Тем вреднее, однако, для общества подобные презирающие труд, разрушающие идеалы себялюбцы. Опасность не в крупности их, а в массовости. Против этой опасности и выдвинул писатель просвещение дворян, которые – от Рудольфа и его друзей, Иштвана и Миклоша, до раскаявшегося, нравственно возрожденного набоба – становятся благодетелями народа, будителями нации. И еще он противопоставил ей человеческие добродетели той ремесленной и мелкочиновной мещанско-городской среды, которая вступает в прямое сюжетное и конфликтное соприкосновение с дворянско-буржуазной: с Яношем Карпати, Рудольфом, Абеллино и прочими.
Среда эта, которой на заре исторической эмансипации третьего сословия Дидро, Лессинг посвящали сочувственные пьесы (они так и назывались: «мещанские драмы»), действительно добродетельна – и не просто в узкопрактицистском смысле прилежания, скопидомства, пресной филистерской морали. В Терезе, например, воюющей с нравственной леностью и трусостью своего тщеславного простака брата (Майера) за спасение хотя бы одной его дочки, Фанни, – в ее альтруистической заботе, неуклонной доброй воле есть пускай немножко угрюмо-ригористичное, но несомненное душевное величие. Можно понять и яростное пуританство судейского Бордачи. В лице и через голову Майера он ведь бичует торговлю честью и совестью, ополчается на дворянских и недворянских вертопрахов, что рады усвоить только пороки проникающей в Венгрию цивилизации.
Тем более достойны уважения честный столяр Болтаи и его влюбленный в Фанни подмастерье Шандор Варна, которые отваживаются вступить в отчаянное, почти безнадежное, но неколебимое, бескомпромиссное единоборство с Абеллино.
И правда, Шандор, этот бескорыстный художник своего ремесла, обожающий Руссо венгерский плебей, на голову выше любого из светских львов, родовитых «юных титанов». И душевной твердостью наделен, и чувством собственного достоинства, которое способно до гражданского мужества подняться в трудные минуты. Какую, в самом деле, острастку они с Болтаи дают в газете Абеллино, покусите-лю на Фаннину честь! Случай небывалый в бесправной сословной Венгрии того времени. А перед тем, в монархической Франции, Варна демонстративно, «от имени народа» бросает венок травимой светской публикой артистке: демократический, плебейский отпор организует аристократии герба и злата! Он умеет не только любить – преданно, самозабвенно, но и ненавидеть. Питаемая оскорбленным чувством, почти «классовая» ненависть разгорается в его груди, позволяя твердо взглянуть даже в лицо смерти.
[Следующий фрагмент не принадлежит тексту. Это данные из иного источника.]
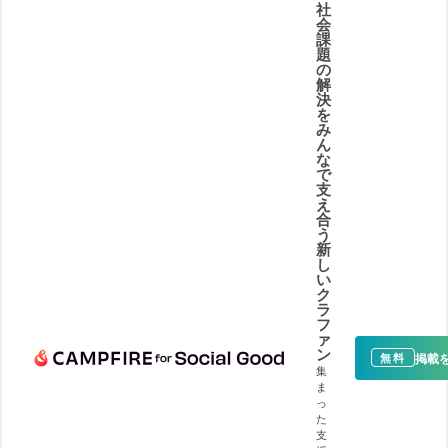
社
会
課
題
の
解
決
を
み
ん
な
で
支
え
合
う
新
し
い
ク
ラ
フ
ァ
ン
掲載
無料
集
ま
っ
た
支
Право же, этот простой мастеровой достоин лучшего жребия. И то, что графы (Рудольф с Иштваном) вызываются быть секундантами Шандора против Абеллино, служит словно признанием его высоких нравственных и гражданских доблестей.
Но… в общественно-патриотической деятельности у себя на родине этот храбрый ремесленник, восторженный руссоист сам оказывается всего лишь «секундантом» либерально-дворянских реформаторов, на которых взирает с молчаливым почтением, не пытаясь даже шагу ступить ни на какие публичные форумы. И мысли не закрадывается у него, что любимую Фанни свело в могилу именно сословное неравенство, то же самое чтимое им в лице Иштвана и Рудольфа дворянское общество. Слишком он скромен для этого, вышколен, знает свое место. Его гражданскому мужеству недостает социальной широты, оно еще сковано цеховой замкнутостью, вошедшей в плоть и кровь привычкой подчиняться.
Да и как могло быть иначе? Собственное его сословие слишком неразвито. И уже поэтому писатель не очень мог ждать от народа сознательных действий. Йокаи ведь не Петефи, этот опережавший свое время трибун народных низов, бунтарство не его стихия. Неудивительно, что даже прекрасный образ Фанни, другой замечательной посланницы низов, овеян неким возвышенным, но все-таки стоицизмом. Девушка, женщина с пылким сердцем, со смутной, но всепоглощающей жаждой больших чувств, светлых идеалов, она обречена лишь на немое обожание, страдальческое самоотречение, самомучительство и, наконец, раннюю смерть. Вместо свободного соединения с любимым (Рудольфом), не в силах сломать сословные перегородки, но в искусительной надежде хоть приблизиться к нему, вынуждена она согласиться на брак с немилым стариком и платится за свои мечты и свою слабость всеми муками неудовлетворенного чувства и самой жизнью. Судьба Фанни напоминает удел пушкинской Татьяны, но – в силу общественного неравенства – любовь ее и самоотречение трагичней, горше; они словно вопиют к небу, к дворянскому окружению и к нам, читателям.